Studying More May Increase Risk Of Needing Prescription Glasses

A new study from the United Kingdom shed light on the link between education and the risk of developing nearsightedness. It could potentially have important implications for educational practices, according to the research team.

The paper titled "Education and myopia: assessing the direction of causality by mendelian randomization" was published in the British Medical Journal (BMJ) on June 6. 

Nearsightedness, known as Myopia, is a condition in which nearer objects appear clear but distant objects appear blurry. It is considered a leading cause of visual impairment, affecting 30 to 50 percent of adults in the United States. "Myopia has been associated with higher levels of educational attainment for more than a century," said co-author Denize Atan, a consultant senior lecturer at the University of Bristol. 

Studies have been observational in nature since exposing children to different levels of education in clinical trials would be unethical. As a result, it remained unclear whether myopic children are more studious, or if increased exposure to education caused myopia, or if socioeconomic position led to both myopia and higher levels of education.

For the new study, researchers used a method called Mendelian randomization which can measure causal effect with the help of genes. It can also avoid some of the drawbacks of observational studies such as the effects of confounding factors.

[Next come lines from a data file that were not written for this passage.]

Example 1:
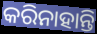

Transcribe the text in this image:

କରିନାହାନ୍ତି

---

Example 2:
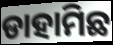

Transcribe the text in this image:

ଡାହାମିଛ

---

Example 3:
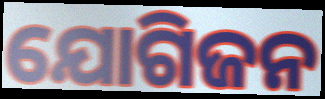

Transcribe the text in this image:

ଯୋଗିଜନ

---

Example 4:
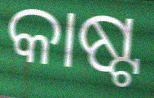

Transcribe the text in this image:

କାଷ୍ଟ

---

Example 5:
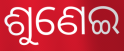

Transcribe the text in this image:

ଶୁଣେଇ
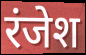
रंजेश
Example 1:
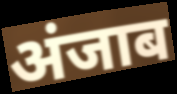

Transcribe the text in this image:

अंजाब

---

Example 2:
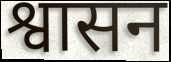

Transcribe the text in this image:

श्वासन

They analyzed 44 genetic variants associated with myopia and 69 genetic variants associated with years of schooling for more than 67,700 people aged 40 to 69 years. The researchers found "strong evidence" that education was one of the drivers behind higher myopia rates. However, being predisposed to myopia did not have any noticeable effect on one's education.

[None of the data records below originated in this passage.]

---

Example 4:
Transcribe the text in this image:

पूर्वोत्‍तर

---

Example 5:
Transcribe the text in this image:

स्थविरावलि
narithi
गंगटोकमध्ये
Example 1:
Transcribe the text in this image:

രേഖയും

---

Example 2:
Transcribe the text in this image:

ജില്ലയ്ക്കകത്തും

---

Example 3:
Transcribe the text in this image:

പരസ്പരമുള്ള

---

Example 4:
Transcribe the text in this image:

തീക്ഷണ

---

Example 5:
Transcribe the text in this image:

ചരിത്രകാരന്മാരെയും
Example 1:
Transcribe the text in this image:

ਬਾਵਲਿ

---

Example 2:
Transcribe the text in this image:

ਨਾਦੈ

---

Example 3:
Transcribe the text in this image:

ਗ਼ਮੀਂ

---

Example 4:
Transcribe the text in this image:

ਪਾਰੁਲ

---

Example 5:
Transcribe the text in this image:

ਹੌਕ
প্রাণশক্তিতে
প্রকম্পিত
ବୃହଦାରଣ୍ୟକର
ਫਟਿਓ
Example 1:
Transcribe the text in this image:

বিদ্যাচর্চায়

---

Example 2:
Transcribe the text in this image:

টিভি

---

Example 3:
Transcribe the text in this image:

They are yet to identify how exactly more time in education causes myopia. One of the potential factors may be light exposure, according to Atan, adding that natural light might have a protective effect according to clues from previous research

The significantly higher prevalence of myopia in Asia has been speculated to be due to the intense academic pressure encouraging indoor studying and reduced time spent outdoors. "Surprisingly, an association between time spent reading and myopia is less consistently shown across studies than the protective effect of time spent outdoors," Atan said. 

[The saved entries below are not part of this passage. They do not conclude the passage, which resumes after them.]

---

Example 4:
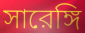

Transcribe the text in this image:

সারেঙ্গি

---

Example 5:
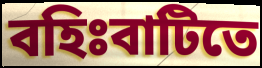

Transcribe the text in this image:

বহিঃবাটিতে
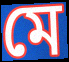
মে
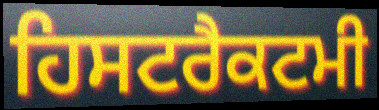
ਹਿਸਟਰੈਕਟਮੀ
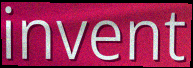
invent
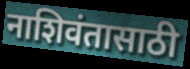
नाशिवंतासाठी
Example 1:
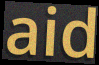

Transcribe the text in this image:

aid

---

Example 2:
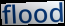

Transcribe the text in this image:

flood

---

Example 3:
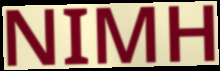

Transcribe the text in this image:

NIMH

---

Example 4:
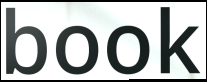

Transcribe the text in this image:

book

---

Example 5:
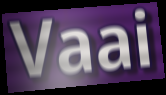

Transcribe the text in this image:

Vaai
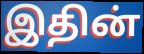
இதின்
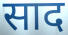
साद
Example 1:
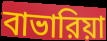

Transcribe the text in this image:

বাভারিয়া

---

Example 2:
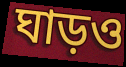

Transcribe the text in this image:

ঘাড়ও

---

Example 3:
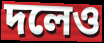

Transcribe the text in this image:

"This evidence suggests that it is poor light rather than reading per se that damages your eyes, and has been one of the main drivers for recent investment in bright light classrooms to protect against myopia in southeast Asia."

One limitation of the study was the use of data from the U.K. Biobank. The participants who contribute to this database are typically healthier, highly educated, and report fewer health problems compared to the rest of the population. But there was insufficient evidence that this could explain the findings.